Daniel Sennert était un éminentmédecin allemand et un écrivain académique prolifique, notamment dans le domaine de l'alchimie ou de la chimie. Il a occupé le poste de professeur de médecine à l'Université de Wittenberg pendant de nombreuses années.
Informations biographiques
Daniel Sennert est né en 1572 dans la ville de Breslau, aujourd'hui Wrocław, qui faisait alors partie de la Monarchie des Habsbourg. Son père, Nicolaus Sennert, était un cordonnier originaire de Laehn, en Silésie.
Sennert a fréquenté l'Université de Wittenberg et a obtenu sa maîtrise en 1598 et son diplôme de médecine en 1601. Dans ses premiers travaux, il a démontré un rejet de la théorie alchimique et une acceptation de la théorie aristotélicienne. Cependant, une décennie après avoir obtenu son diplôme de médecine, il avait changé d'avis et acceptait la transmutation alchimique et l'expérimentation comme valides. Il a publié plusieurs ouvrages populaires sur l'alchimie et la chimie, dont plusieurs ont connu plusieurs rééditions et traductions. Il a enseigné à la Faculté de l'Université de Wittenberg pour le reste de sa vie, servant six fois en tant que doyen de la faculté de médecine de Wittenberg, et a également servi comme médecin de nombreux aristocrates et souverains, notamment Jean-Georges Ier, Électeur de Saxe. Il est mort de la peste en 1637 à Wittenberg.
Contributions scientifiques
Sennert est notable pour ses contributions au développement d'une première version de la théorie atomique. Plus précisément, il forme un pont intermédiaire entre les travaux de Geber et les Corpuscularianistes les plus reconnus tels que Robert Boyle. Le corpuscularianisme diffère de la théorie atomique moderne sur un certain nombre de points importants, notamment l'absence d'un argument mathématique pour son existence, ce que Sennert a spécifiquement rejeté. Sennert est une étape intermédiaire entre la théorie des particules corpusculaires et les formes aristotéliciennes. Les mêmes ouvrages qui sont souvent cités comme démontrant ses conceptions atomistes précoces mettent également l'accent sur l'importance des formes substantielles. Les théories de Sennert étaient fondées sur des preuves expérimentales et empiriques qu'il avait rassemblées à partir de témoignages oculaires et de sa propre expérience en laboratoire. « En plus de donner l'un des premiers compte-rendus du scarlatine, Sennert a ajouté aux connaissances du scorbut, de la dysenterie et de l'alcoolisme. C'était un clinicien compétent mais un croyant à la sorcellerie. »

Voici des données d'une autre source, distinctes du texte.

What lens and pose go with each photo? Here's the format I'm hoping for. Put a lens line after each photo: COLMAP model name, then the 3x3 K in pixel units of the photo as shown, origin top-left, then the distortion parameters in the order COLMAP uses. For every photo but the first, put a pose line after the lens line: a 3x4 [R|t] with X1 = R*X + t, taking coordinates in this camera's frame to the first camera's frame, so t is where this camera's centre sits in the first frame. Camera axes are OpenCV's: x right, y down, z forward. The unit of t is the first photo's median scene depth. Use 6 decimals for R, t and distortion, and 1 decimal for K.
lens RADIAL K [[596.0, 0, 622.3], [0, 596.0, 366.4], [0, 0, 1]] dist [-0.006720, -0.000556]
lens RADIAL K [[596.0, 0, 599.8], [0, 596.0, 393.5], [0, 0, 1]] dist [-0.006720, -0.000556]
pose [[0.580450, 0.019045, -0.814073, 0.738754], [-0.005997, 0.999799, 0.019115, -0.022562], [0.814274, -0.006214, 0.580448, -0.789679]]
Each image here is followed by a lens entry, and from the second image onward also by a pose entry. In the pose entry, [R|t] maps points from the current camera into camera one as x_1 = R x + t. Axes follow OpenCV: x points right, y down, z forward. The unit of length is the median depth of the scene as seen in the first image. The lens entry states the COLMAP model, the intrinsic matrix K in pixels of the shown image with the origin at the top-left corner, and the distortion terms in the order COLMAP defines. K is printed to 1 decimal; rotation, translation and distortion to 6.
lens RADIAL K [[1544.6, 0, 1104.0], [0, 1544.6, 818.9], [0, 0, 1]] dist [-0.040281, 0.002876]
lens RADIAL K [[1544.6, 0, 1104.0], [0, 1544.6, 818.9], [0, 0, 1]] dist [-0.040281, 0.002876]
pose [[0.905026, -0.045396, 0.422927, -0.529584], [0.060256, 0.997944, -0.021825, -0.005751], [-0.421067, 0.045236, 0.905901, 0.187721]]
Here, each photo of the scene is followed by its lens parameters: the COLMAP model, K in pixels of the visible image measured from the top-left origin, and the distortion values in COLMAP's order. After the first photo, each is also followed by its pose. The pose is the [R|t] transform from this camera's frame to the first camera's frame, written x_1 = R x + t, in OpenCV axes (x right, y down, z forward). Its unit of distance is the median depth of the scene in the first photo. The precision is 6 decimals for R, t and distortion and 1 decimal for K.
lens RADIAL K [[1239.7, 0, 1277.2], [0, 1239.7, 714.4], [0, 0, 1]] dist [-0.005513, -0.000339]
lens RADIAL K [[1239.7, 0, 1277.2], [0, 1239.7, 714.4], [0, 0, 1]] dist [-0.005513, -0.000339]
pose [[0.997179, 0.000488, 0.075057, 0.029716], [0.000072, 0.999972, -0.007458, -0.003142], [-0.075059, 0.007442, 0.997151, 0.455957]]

L'une des expériences les plus notables de Sennert était une variation sur la « réduction à l'état pristine ». Prenant un alliage d'or et d'argent, l'argent a été dissous de l'alliage dans l'eau forte. Dans la « réduction à l'état pristine » classique, l'argent a ensuite été précipité de l'eau forte par l'ajout de sel de tartre, puis chauffé dans un creuset pour le ramener à sa forme métallique reconnaissable. L'innovation de Sennert sur cette expérience était l'ajout du versement de la solution argent-eau forte à travers un filtre en papier avant de précipiter l'argent de la solution. Cette expérience a été utilisée comme preuve que l'argent restait dans le mélange sous la forme de particules minuscules, plutôt que de se dissoudre dans ses composants aristotéliciens. Il semble avoir inspiré des expériences similaires de la part de Robert Boyle et d'autres utilisées pour établir l'acceptation du Corpuscularianisme.
Publications
- Institutiones medicinae Wittenberg, 1611
- Epitome scientiae naturalis 1618
- De chymicorum cum Aristotelicis et Galenicis consensu ac dissensu Wittenberg, 1619
- Practicae medicinae Wittenberg, 1635 en 6 vol.